Design of a Multi-Epitope Vaccine Against Chikungunya Virus: An InSilico Approach

The chikungunya virus (CHIKV) poses a re-emerging worldwide health risk marked by severe joint pain, with no specific antiviral therapies or widely available vaccines currently available. This requires the creation of new preventive strategies. Reverse vaccinology provides a robust and expedited method for the logical development of successful vaccine candidates. This research utilized an extensive computational framework to create a multi-epitope subunit vaccine. The target antigen chosen was the structural polyprotein of CHIKV (UniProt: Q8JUX5). Epitopes for B-cells, helper T-lymphocytes (HTL), and cytotoxic T-lymphocytes (CTL) were predicted and then refined according to elevated scores for antigenicity, immunogenicity, and the absence of allergenicity and toxicity. A concluding chimeric vaccine structure was created, featuring a beta-defensin 3 adjuvant, a universal PADRE T-helper epitope, and specific linkers to guarantee appropriate epitope presentation. The construct underwent thorough in silico validation, which encompassed physicochemical analysis, tertiary structure modeling, molecular docking with Toll-like receptor 4 (TLR4), MHC-I, and MHC-II molecules, molecular dynamics (MD) simulation, and an immune simulation based on agents. The completed vaccine construct, consisting of 291 amino acids, is expected to be a stable protein (Instability Index: 35.42) that is soluble, non-allergenic, and exhibits high antigenicity. Molecular docking simulations indicated a high binding affinity to crucial immune receptors, especially TLR4, showing a HADDOCK score of -42.2 6.2. MD simulations of the vaccine-TLR4 complex verified its dynamic stability over time.

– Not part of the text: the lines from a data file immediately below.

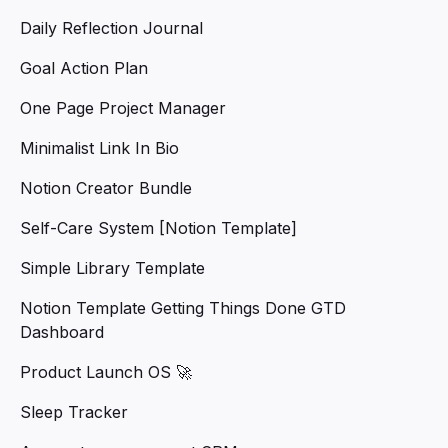
Daily Reflection Journal
Goal Action Plan
One Page Project Manager
Minimalist Link In Bio
Notion Creator Bundle
Self-Care System [Notion Template]
Simple Library Template
Notion Template Getting Things Done GTD
Dashboard
Product Launch OS 🚀
Sleep Tracker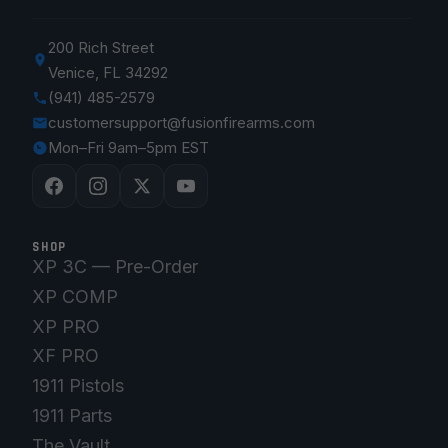
200 Rich Street
Venice, FL 34292
(941) 485-2579
customersupport@fusionfirearms.com
Mon–Fri 9am–5pm EST
SHOP
XP 3C — Pre-Order
XP COMP
XP PRO
XF PRO
1911 Pistols
1911 Parts
The Vault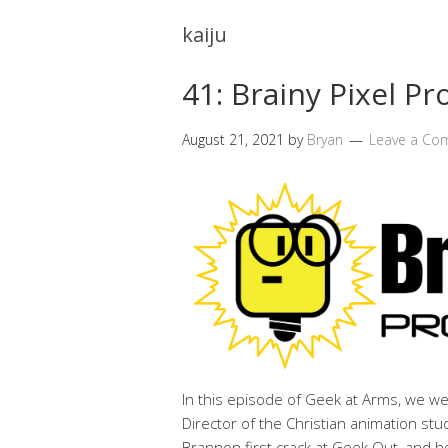
kaiju
41: Brainy Pixel P
August 21, 2021
by
Bryan
Leave a Co
In this episode of Geek at Arms, we w
Director of the Christian animation stu
Brannon first crack at Geek Out, and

In addition, agent-based immune simulations forecasted the development of a strong, enduring, and well- regulated immune response, marked by elevated levels of class-switched immunoglobulins and the formation of substantial T-cell memory populations. The vaccine composed of multiple epitopes, developed and confirmed through this thorough in silico approach, stands as a hopeful and immunologically robust option for preventing CHIKV infection. These computational results provide robust support for advancing it into phases of experimental validation.